Page text:
================================

Top 10 films of 2013

Posted: December 26, 2013 in Movies

Well folks, we’ve only got 5 more days left in 2013 and the year in film was pretty strong, in my opinion.  Maybe the strongest year in cinema in the past 10 years.  That’s not just including “good” films that’s including box office numbers as well.  Hollywood did particularly well taking money to the bank.  Disney, among other studios, took home over $3 BILLION dollars in 2013.  Talk about breaking the bank.

Here are my top 10 films from the year that was two-thousand and thirteen.

10) Frozen

Normally a Pixar animated feature is reserved for a place amongst the best animated films of the year, however, this year Disney Animation took the top prize in that category.  Frozen is a wonderfully animated and beautifully scripted feature about the bond between two sisters and how true love can conquer all, just not in the way we’ve come to know it.  Frozen may have one of the best soundtracks to any Disney feature we’ve seen in the past 30 years.  That might be a bigger accomplishment than a Disney film being on this list.

================================

Required work:
[1] Transcribe the top 10 films of 2013 post in full, unchanged.
[2] Restate every line of the records word for word, keeping only the text read from each one and omitting the pictures.

(Dataset items)
================================

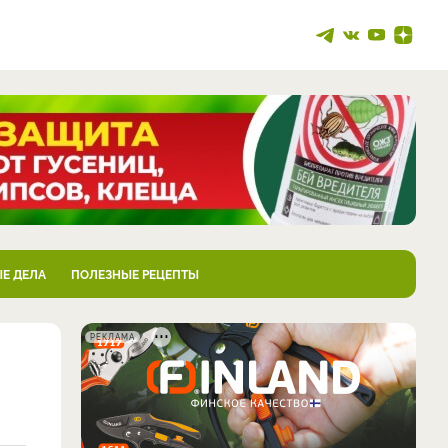
Е ДЕЛА
ПОЛЕЗНЫЕ РЕЦЕПТЫ
РЕКЛАМА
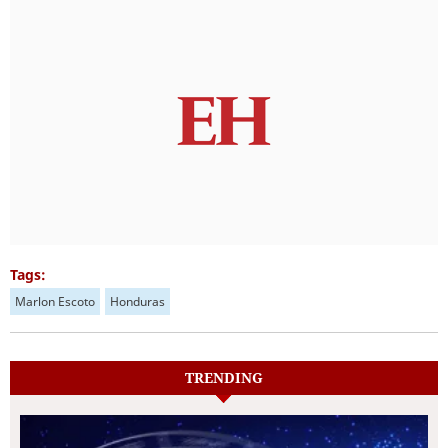
Tags:
Marlon Escoto
Honduras
TRENDING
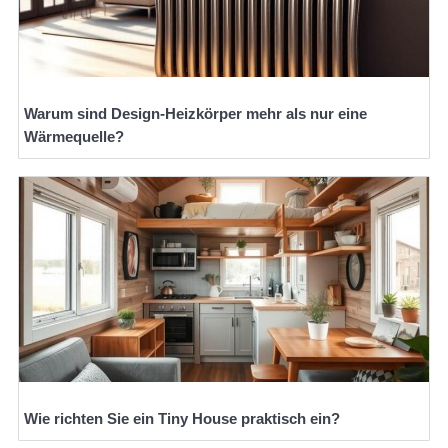
Warum sind Design-Heizkörper mehr als nur eine
Wärmequelle?
Wie richten Sie ein Tiny House praktisch ein?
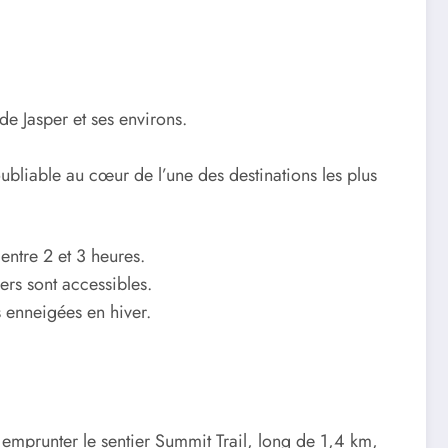
de Jasper et ses environs.
ubliable au cœur de l’une des destinations les plus
entre 2 et 3 heures.
ers sont accessibles.
 enneigées en hiver.
t emprunter le sentier Summit Trail, long de 1,4 km,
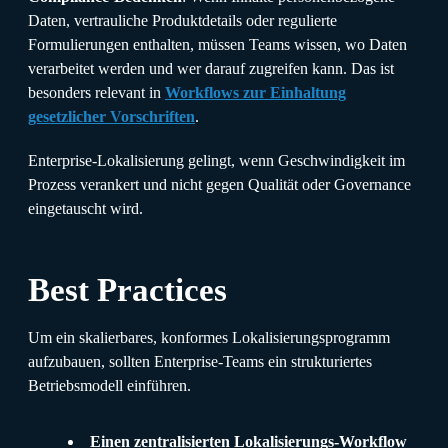
Daten, vertrauliche Produktdetails oder regulierte
Formulierungen enthalten, müssen Teams wissen, wo Daten
verarbeitet werden und wer darauf zugreifen kann. Das ist
besonders relevant in
Workflows zur Einhaltung
gesetzlicher Vorschriften
.
Enterprise-Lokalisierung gelingt, wenn Geschwindigkeit im
Prozess verankert und nicht gegen Qualität oder Governance
eingetauscht wird.
Best Practices
Um ein skalierbares, konformes Lokalisierungsprogramm
aufzubauen, sollten Enterprise-Teams ein strukturiertes
Betriebsmodell einführen.
Einen zentralisierten Lokalisierungs-Workflow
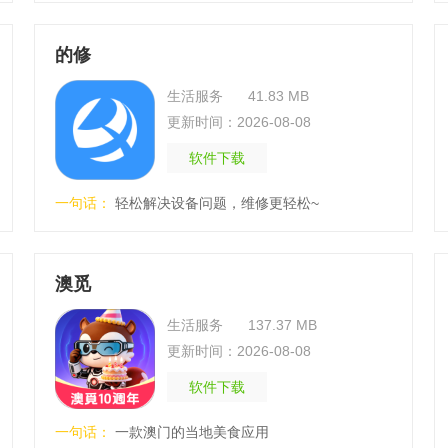
的修
生活服务
41.83 MB
更新时间：2026-08-08
软件下载
一句话：
轻松解决设备问题，维修更轻松~
澳觅
生活服务
137.37 MB
更新时间：2026-08-08
软件下载
一句话：
一款澳门的当地美食应用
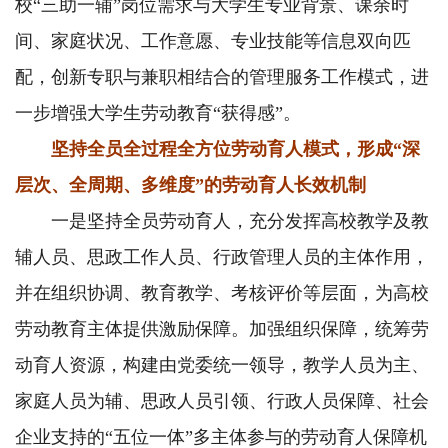
校“三助一辅”岗位需求与大学生专业背景、课余时
间、家庭状况、工作意愿、专业技能等信息双向匹
配，创新专职与兼职相结合的管理服务工作模式，进
一步增强大学生劳动教育“获得感”。
坚持全员全过程全方位劳动育人模式，形成“深
层次、全周期、多维度”的劳动育人长效机制
一是坚持全员劳动育人，充分发挥高校教学及教
辅人员、思政工作人员、行政管理人员的主体作用，
并在组织协调、教育教学、考核评价等层面，为高校
劳动教育主体提供激励保障。加强组织保障，统筹劳
动育人资源，构建由党委统一领导，教学人员为主、
家庭人员为辅、思政人员引领、行政人员保障、社会
企业支持的“五位一体”多主体参与的劳动育人保障机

================================

Answers to each task:
[1]
Top 10 films of 2013

Posted: December 26, 2013 in Movies

Well folks, we’ve only got 5 more days left in 2013 and the year in film was pretty strong, in my opinion.  Maybe the strongest year in cinema in the past 10 years.  That’s not just including “good” films that’s including box office numbers as well.  Hollywood did particularly well taking money to the bank.  Disney, among other studios, took home over $3 BILLION dollars in 2013.  Talk about breaking the bank.

Here are my top 10 films from the year that was two-thousand and thirteen.

10) Frozen

Normally a Pixar animated feature is reserved for a place amongst the best animated films of the year, however, this year Disney Animation took the top prize in that category.  Frozen is a wonderfully animated and beautifully scripted feature about the bond between two sisters and how true love can conquer all, just not in the way we’ve come to know it.  Frozen may have one of the best soundtracks to any Disney feature we’ve seen in the past 30 years.  That might be a bigger accomplishment than a Disney film being on this list.

[2]
Е ДЕЛА
ПОЛЕЗНЫЕ РЕЦЕПТЫ
РЕКЛАМА
Tags:
Marlon Escoto
Honduras
TRENDING
Warum sind Design-Heizkörper mehr als nur eine
Wärmequelle?
Wie richten Sie ein Tiny House praktisch ein?
de Jasper et ses environs.
ubliable au cœur de l’une des destinations les plus
entre 2 et 3 heures.
ers sont accessibles.
 enneigées en hiver.
t emprunter le sentier Summit Trail, long de 1,4 km,
Daten, vertrauliche Produktdetails oder regulierte
Formulierungen enthalten, müssen Teams wissen, wo Daten
verarbeitet werden und wer darauf zugreifen kann. Das ist
besonders relevant in
Workflows zur Einhaltung
gesetzlicher Vorschriften
.
Enterprise-Lokalisierung gelingt, wenn Geschwindigkeit im
Prozess verankert und nicht gegen Qualität oder Governance
eingetauscht wird.
Best Practices
Um ein skalierbares, konformes Lokalisierungsprogramm
aufzubauen, sollten Enterprise-Teams ein strukturiertes
Betriebsmodell einführen.
Einen zentralisierten Lokalisierungs-Workflow
的修
生活服务
41.83 MB
更新时间：2026-08-08
软件下载
一句话：
轻松解决设备问题，维修更轻松~
澳觅
生活服务
137.37 MB
更新时间：2026-08-08
软件下载
一句话：
一款澳门的当地美食应用
校“三助一辅”岗位需求与大学生专业背景、课余时
间、家庭状况、工作意愿、专业技能等信息双向匹
配，创新专职与兼职相结合的管理服务工作模式，进
一步增强大学生劳动教育“获得感”。
坚持全员全过程全方位劳动育人模式，形成“深
层次、全周期、多维度”的劳动育人长效机制
一是坚持全员劳动育人，充分发挥高校教学及教
辅人员、思政工作人员、行政管理人员的主体作用，
并在组织协调、教育教学、考核评价等层面，为高校
劳动教育主体提供激励保障。加强组织保障，统筹劳
动育人资源，构建由党委统一领导，教学人员为主、
家庭人员为辅、思政人员引领、行政人员保障、社会
企业支持的“五位一体”多主体参与的劳动育人保障机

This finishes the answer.